UnitedHealth is expected to increase its lead next year in providing Medicare Advantage plans run by private insurers when other companies may retreat in the face of anticipated falling reimbursement.
The fear from investors is that by providing generous benefits or lower premiums, UnitedHealth, the largest health insurer by market value, will dramatically shrink profit margins and undermine its 2010 earnings.
“It is adding an element of risk,” CRT Capital analyst Sheryl Skolnick said.
“It’s drawing a bright line and saying, ‘We are taking a stand that will garner us significant market share, and we’re going to cross our fingers and our toes and hope the government does not create a margin squeeze that makes that growth unprofitable.’”
Some question the wisdom of expanding in Medicare Advantage when President Obama may be looking for Medicare savings by whacking subsidies for insurers.
But after earning jeers initially from many on Wall Street, some analysts say UnitedHealth is making a savvy move. Despite the uncertainty, Medicare has been a source of growth for health insurance companies, as their primary business of providing employer-based coverage has declined.
UnitedHealth’s stock already slumped after it revealed hints about its Medicare positioning, so some analysts say it could outperform in the coming months should the fallout for next year not be as bad as feared.

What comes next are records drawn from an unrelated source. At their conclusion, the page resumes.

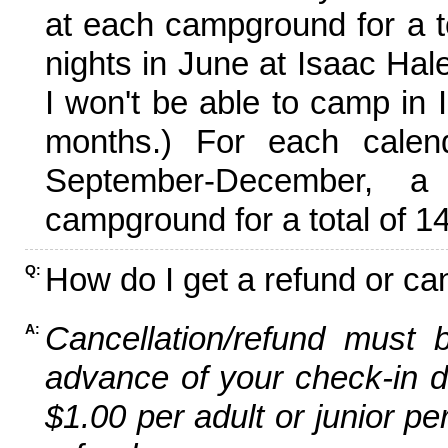
at each campground for a tot
nights in June at Isaac Hal
I won't be able to camp in 
months.) For each calen
September-December,
campground for a total of 14
How do I get a refund or ca
Q:
Cancellation/refund must 
A:
advance of your check-in da
$1.00 per adult or junior pe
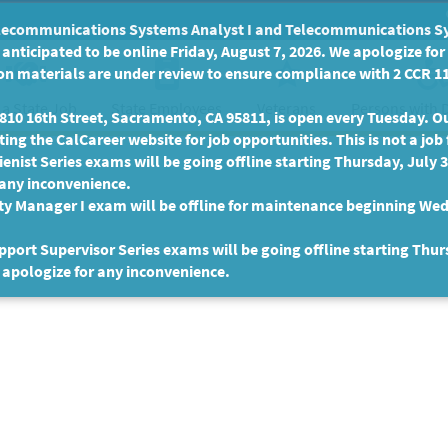
communications Systems Analyst I and Telecommunications Syste
anticipated to be online Friday, August 7, 2026. We apologize fo
n materials are under review to ensure compliance with 2 CCR 11
 a State Job
State Employees
Persons with D
Veterans
10 16th Street, Sacramento, CA 95811, is open every Tuesday. Our
ing the CalCareer website for job opportunities. This is not a job 
enist Series exams will be going offline starting Thursday, July 
 any inconvenience.
ty Manager I exam will be offline for maintenance beginning Wed
port Supervisor Series exams will be going offline starting Thur
 apologize for any inconvenience.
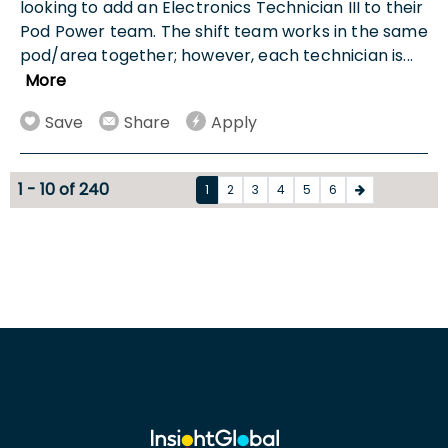
looking to add an Electronics Technician III to their
Pod Power team. The shift team works in the same
pod/area together; however, each technician is
...
More
Save
Share
Apply
1 - 10 of 240
1
2
3
4
5
6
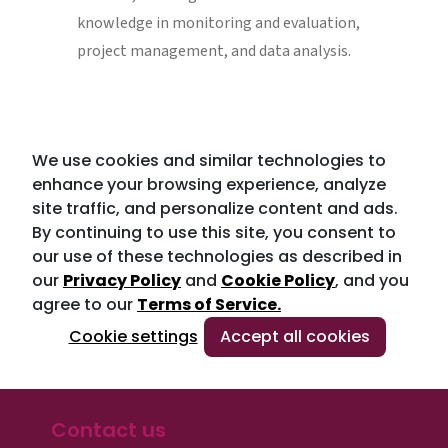
knowledge in monitoring and evaluation,
project management, and data analysis.
We use cookies and similar technologies to
enhance your browsing experience, analyze
site traffic, and personalize content and ads.
By continuing to use this site, you consent to
our use of these technologies as described in
our
Privacy Policy
and
Cookie Policy
, and you
agree to our
Terms of Service.
Cookie settings
Accept all cookies
Contact us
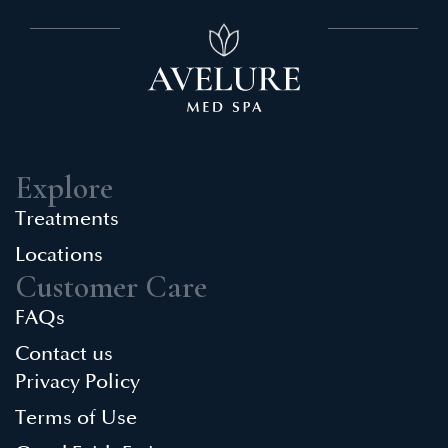
Explore
Treatments
Locations
Customer Care
FAQs
Contact us
Privacy Policy
Terms of Use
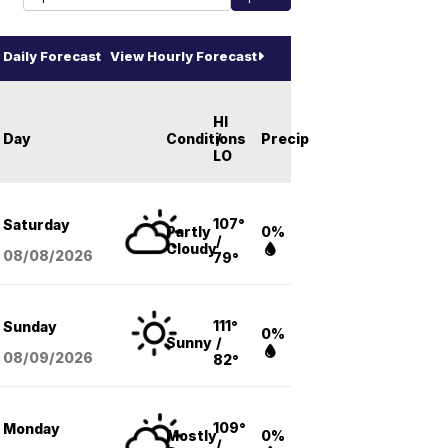
Daily Forecast
View Hourly Forecast
HI
Day
Conditions
/
Precip
LO
107°
Saturday
Partly
0%
/
Cloudy
08/08
/2026
79°
111°
Sunday
0%
Sunny
/
08/09
/2026
82°
109°
Monday
Mostly
0%
/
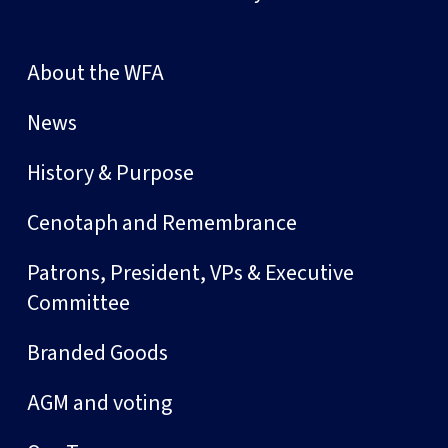
About the WFA
News
History & Purpose
Cenotaph and Remembrance
Patrons, President, VPs & Executive
Committee
Branded Goods
AGM and voting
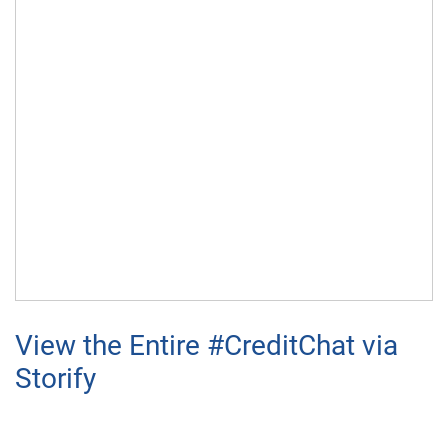
View the Entire #CreditChat via
Storify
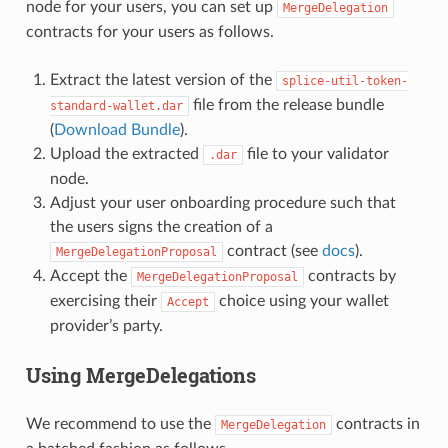
node for your users, you can set up
MergeDelegation
contracts for your users as follows.
Extract the latest version of the
splice-util-token-
file from the release bundle
standard-wallet.dar
(
Download Bundle
).
Upload the extracted
file to your validator
.dar
node.
Adjust your user onboarding procedure such that
the users signs the creation of a
contract (see
docs
).
MergeDelegationProposal
Accept the
contracts by
MergeDelegationProposal
exercising their
choice using your wallet
Accept
provider’s party.
Using MergeDelegations
We recommend to use the
contracts in
MergeDelegation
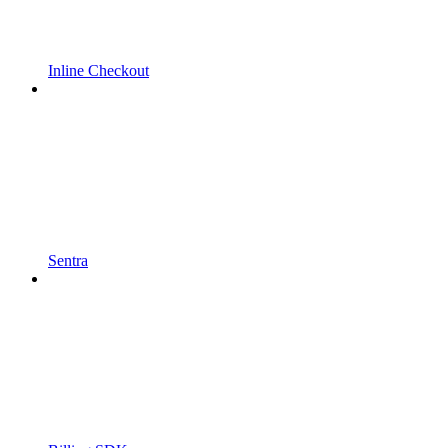
Inline Checkout
Sentra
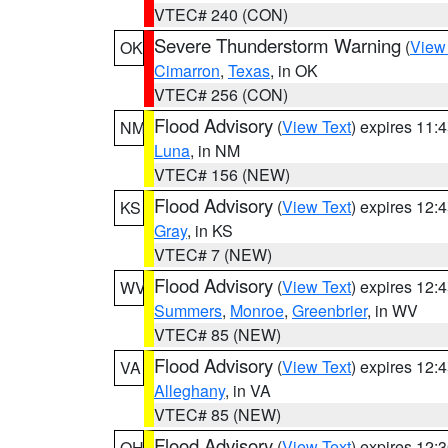
VTEC# 240 (CON)
Severe Thunderstorm Warning
(
View
OK
Cimarron
,
Texas
, in OK
VTEC# 256 (CON)
Flood Advisory
(
View Text
) expires 11
NM
Luna
, in NM
VTEC# 156 (NEW)
Flood Advisory
(
View Text
) expires 12
KS
Gray
, in KS
VTEC# 7 (NEW)
Flood Advisory
(
View Text
) expires 12
WV
Summers
,
Monroe
,
Greenbrier
, in WV
VTEC# 85 (NEW)
Flood Advisory
(
View Text
) expires 12
VA
Alleghany
, in VA
VTEC# 85 (NEW)
Flood Advisory
(
View Text
) expires 12
OH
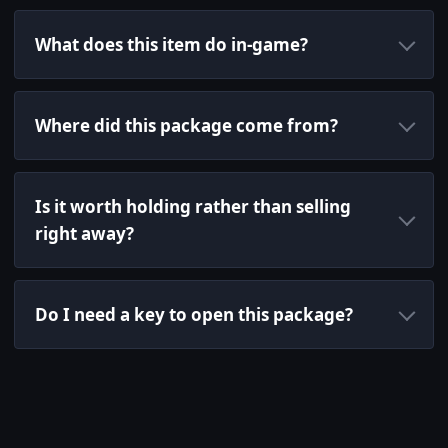
What does this item do in-game?
Where did this package come from?
Is it worth holding rather than selling
right away?
Do I need a key to open this package?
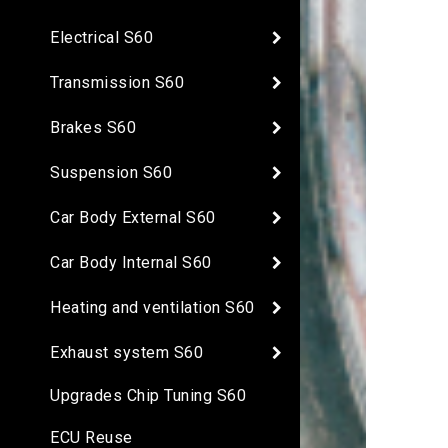
Electrical S60
Transmission S60
Brakes S60
Suspension S60
Car Body External S60
Car Body Internal S60
Heating and ventilation S60
Exhaust system S60
Upgrades Chip Tuning S60
ECU Reuse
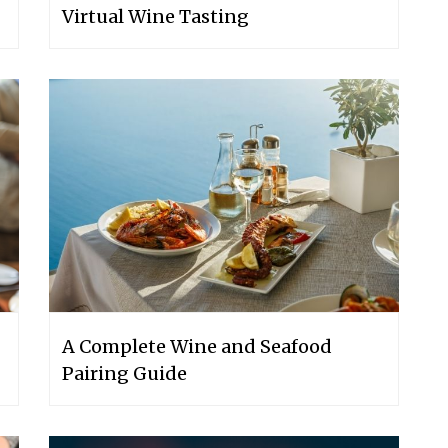
Virtual Wine Tasting
A Complete Wine and Seafood
Pairing Guide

“It’s a short-term hit in 2010,” Sanford Bernstein analyst Ana Gupte said. “Long term, it’s a good strategy. Investors that have a more near-term approach may not be pleased, but for those that are in it for the longer haul it’s a better strategy for the company.”
UnitedHealth also may be making a smart political move by demonstrating its commitment to Medicare even as the government squeezes reimbursement, said Scott Richter, a portfolio manager for Fifth Third Asset Management.
“I think it’s a little bit of a political chip with Washington,” Richter said.
“The more lives you control at the end of the day, the more power you have down the road to negotiate even if it’s with the government, so I think that could potentially be part of their plan politically as well.”
UnitedHealth reported 1.74 million Medicare Advantage members at the end of June. Its strategy could boost that enrollment by as much as 10 percent, Richter said.
UnitedHealth is keeping quiet about its bidding strategy as the government reviews the bids.
Analysts predicted UnitedHealth’s strategy after comments its executives made at an investor conference in June.
The complicated scenario stems from the company factoring in a reduction in its costs through lower doctor payments from Medicare. By assuming lower costs than rivals, UnitedHealth will offer more attractive plans, analysts say.
Grabbing market share at the expense of lower profit margins is generally thought to be a devil’s bargain in the health insurance industry.
Shares of the largest health insurer by market value have underperformed top rival WellPoint Inc WLP.N this year despite UnitedHealth’s solid results so far in 2009.
UnitedHealth is perhaps the most diverse of the major health plans. Aside from Medicare and commercial plans for employers, it is the largest provider of health plans under the Medicaid program for low-income Americans and offers data, consulting and financial services.
The Medicare issue has distracted investors from the Minnesota company’s strong operational performance, said David Heupel, a portfolio manager at Thrivent Investment Management.
“It’s focused the story away from what I think the focus should be, which is United regaining their preeminence as one of the premium managed care companies,” Heupel said. “Right now you’ve got a short- to intermediate-term cloud over that because you just don’t know how 2010 could look.”
A fuller picture will emerge later this year, when bids are made public and companies provide 2010 earnings forecasts.
Stifel Nicolaus analyst Thomas Carroll views UnitedHealth’s strategy as a deliberate plan to grow market share and thinks it will not be “a big drastic hit to margins next year.”
“If you’re going to be a big player at the table for the next decade, you have to have Medicare exposure,” Carroll said. “That is the only population in the country that is growing.”